Tuesday, May 24, 1983

White and red


Last night Shelley told me that she and Penny have told Rowan and Katie that their quartet is no longer ‘on’ as far as house-sharing next year is concerned. Even though R. had been expecting this apparently there was still an evening of pregnant silence between L. and Shelley when the news broke.

So for the moment they are fallen out. Shelley says she’s irritated by Rowan’s refusal to see a psychiatrist (she never went that Friday) and attributes their rift to the acid-fling of a few weeks back. “She looks down on everyone—yes, even you . . . She’s fascinated by bisexuality and was even considering Penny,” Shelley said with a laugh at my incredulity. “I haven’t told Penny: she’d never speak to Rowan again.”

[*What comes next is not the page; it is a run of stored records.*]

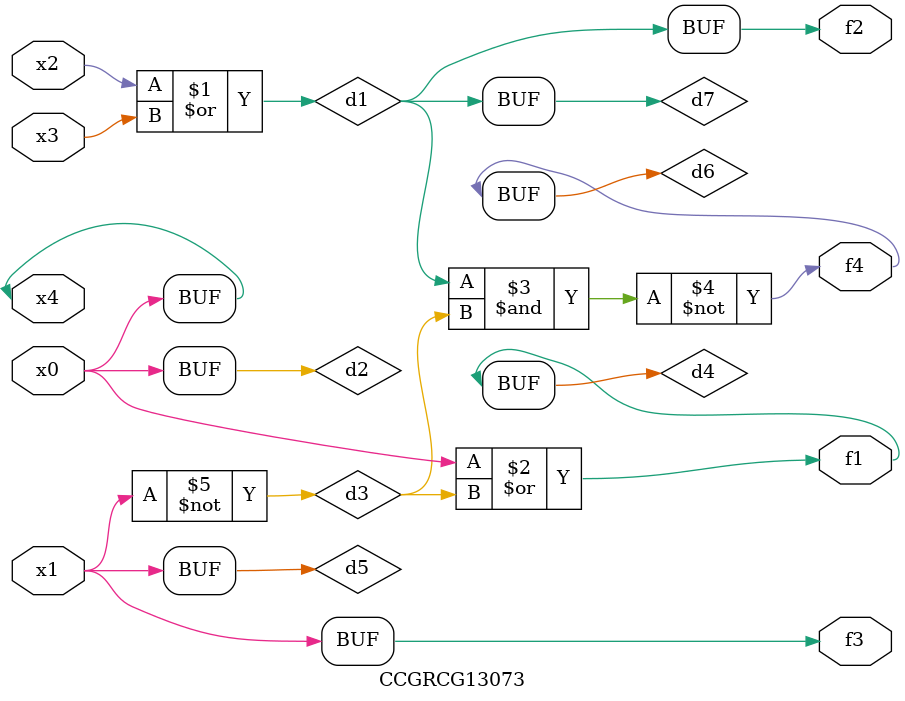
<source format=v>
module CCGRCG13073(
	input x0, x1, x2, x3, x4,
	output f1, f2, f3, f4
);

	wire d1, d2, d3, d4, d5, d6, d7;

	or (d1, x2, x3);
	buf (d2, x0, x4);
	not (d3, x1);
	or (d4, d2, d3);
	not (d5, d3);
	nand (d6, d1, d3);
	or (d7, d1);
	assign f1 = d4;
	assign f2 = d7;
	assign f3 = d5;
	assign f4 = d6;
endmodule

</source>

Sometimes I regard these hugely complicated melodramas with a little awe, yet at others I think them immature. “Deep down Rowan’s cruel. She uses everyone, and that’s why we’ve fallen out. Our relationship used to be based on equality but she can give nothing—she always just takes.” Katie is a “mess” too, said Shelley, and I just couldn’t believe how complicated everything is. “When they’re both together they bring out each other’s wilder side.” Shelley also thinks Rowan is deliberately avoiding her and Barry and I because “we bring her up against herself.”

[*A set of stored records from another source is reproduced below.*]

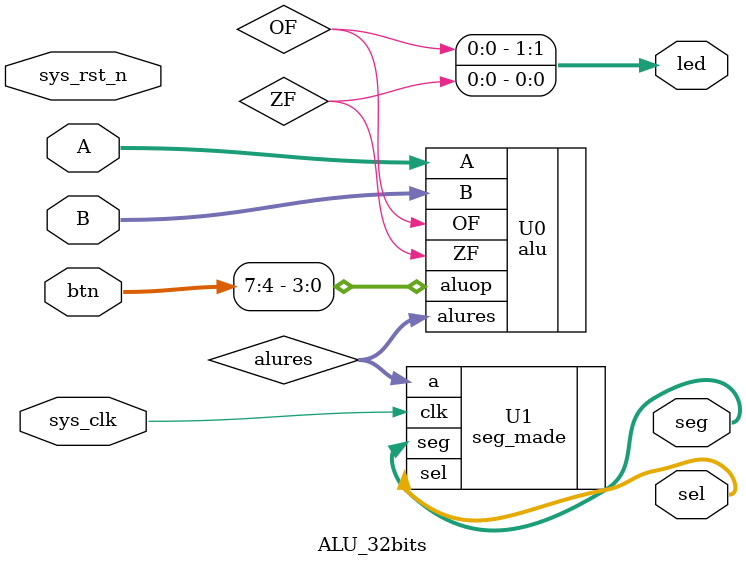
<source format=sv>
`timescale 1ns / 1ps
`define SIM

module ALU_32bits(
        input             sys_clk,
        input             sys_rst_n,
        input  [7  : 0]   btn,
        input  [31 : 0]   A,
        input  [31 : 0]   B,
        output [7  : 0]   seg,
        output [3  : 0]   sel,
        output [1  : 0]   led
    );
    
    logic [31 : 0] alures;
    logic          OF;
    logic          ZF;

    alu U0(
        .A          (A),
        .B          (B),
        .aluop      (btn[7 : 4]),
        .alures     (alures),
        .OF         (OF),
        .ZF         (ZF)
    );
    
    seg_made U1(
        .a    (alures),
        .seg  (seg),
        .sel  (sel),
        .clk  (sys_clk)
    );  
    
    assign led = {OF, ZF};
    
endmodule



</source>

Everyone went to bed late and I read McTeague for an hour before sleeping too. I woke up today at eleven. I’d been in bed, although not actually asleep, for nearly twenty-one hours.

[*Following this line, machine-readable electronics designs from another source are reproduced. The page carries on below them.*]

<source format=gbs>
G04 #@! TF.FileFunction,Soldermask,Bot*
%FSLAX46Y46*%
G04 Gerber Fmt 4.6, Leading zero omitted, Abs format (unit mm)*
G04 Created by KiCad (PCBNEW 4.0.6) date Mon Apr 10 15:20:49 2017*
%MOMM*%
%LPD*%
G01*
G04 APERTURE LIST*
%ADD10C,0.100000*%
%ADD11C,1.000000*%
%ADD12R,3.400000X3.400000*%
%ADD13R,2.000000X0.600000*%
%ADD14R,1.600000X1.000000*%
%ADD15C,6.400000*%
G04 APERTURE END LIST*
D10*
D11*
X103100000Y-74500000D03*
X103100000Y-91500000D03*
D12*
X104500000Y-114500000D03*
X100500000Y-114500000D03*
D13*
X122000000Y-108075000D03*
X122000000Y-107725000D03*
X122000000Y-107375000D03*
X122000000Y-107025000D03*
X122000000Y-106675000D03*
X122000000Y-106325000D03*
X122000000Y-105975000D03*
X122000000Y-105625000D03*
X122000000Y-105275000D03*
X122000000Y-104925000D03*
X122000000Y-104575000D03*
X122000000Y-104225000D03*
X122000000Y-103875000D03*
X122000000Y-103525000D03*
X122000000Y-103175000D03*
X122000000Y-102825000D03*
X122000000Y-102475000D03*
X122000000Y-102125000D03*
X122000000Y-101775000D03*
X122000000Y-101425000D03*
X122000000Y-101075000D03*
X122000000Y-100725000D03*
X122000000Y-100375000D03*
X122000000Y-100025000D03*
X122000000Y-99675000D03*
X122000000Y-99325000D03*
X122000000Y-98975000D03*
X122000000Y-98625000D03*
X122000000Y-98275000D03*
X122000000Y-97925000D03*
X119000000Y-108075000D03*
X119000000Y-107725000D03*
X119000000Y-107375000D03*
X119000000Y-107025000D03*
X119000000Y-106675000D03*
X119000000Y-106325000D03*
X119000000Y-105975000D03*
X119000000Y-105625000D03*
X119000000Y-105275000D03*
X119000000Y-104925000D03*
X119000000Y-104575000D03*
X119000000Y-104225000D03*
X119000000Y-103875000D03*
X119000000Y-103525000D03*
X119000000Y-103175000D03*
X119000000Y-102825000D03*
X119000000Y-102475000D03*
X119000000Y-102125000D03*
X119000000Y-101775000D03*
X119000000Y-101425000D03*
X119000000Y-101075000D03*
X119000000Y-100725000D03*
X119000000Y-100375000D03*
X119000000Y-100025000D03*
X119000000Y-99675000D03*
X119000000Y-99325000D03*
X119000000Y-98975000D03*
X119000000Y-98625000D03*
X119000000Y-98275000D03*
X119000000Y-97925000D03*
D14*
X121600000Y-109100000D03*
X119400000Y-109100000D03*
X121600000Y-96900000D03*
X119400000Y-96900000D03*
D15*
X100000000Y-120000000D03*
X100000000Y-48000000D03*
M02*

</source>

I went down to the mini-market after dinner. Barry and Carl Cotton were both down there, and as I flicked through records at an adjacent stall I could see Carl tackling passers-by, until he finally got embroiled in an argument with a Trade Unionist who, as he leafed through a Next Step, denounced the RCP as “middle class . . . I’m working class and I wouldn’t wade my way through this shit.”

Carl saw me and asked if I was going to the Preparing for Power conference in July. I said I didn’t know. He couldn’t resist a jab at my ‘undeveloped’ political consciousness: “You could bring a few cans,” said he, smiling sarcastically until I bought a book on the Irish War. Perhaps he’s right, but I don’t like the supercilious way he condemns my (supposedly) mindless bourgeois student-hood.

I’ve done fuck all for most of the day, marooned here in Wollstonecraft in frustrated apathy. I’m starting to panic at the lack of time I have left to do my two essays. One of them is supposed to be a block-busting long one too! I’m facing another sleepless night striving desperately to stay awake and work. I have to finish McTeague as well. But how?

Rowan’s voice pierces the muffled hubbub as she endlessly monologues to “KitKat.” I hear the name Neil mentioned. Is he Mr. X? What do I care? I’ve also heard her quoting some poem, her voice dwelling almost obsessively on each syllable: “Fair maiden, white and red, comb me smooth and stroke my head.”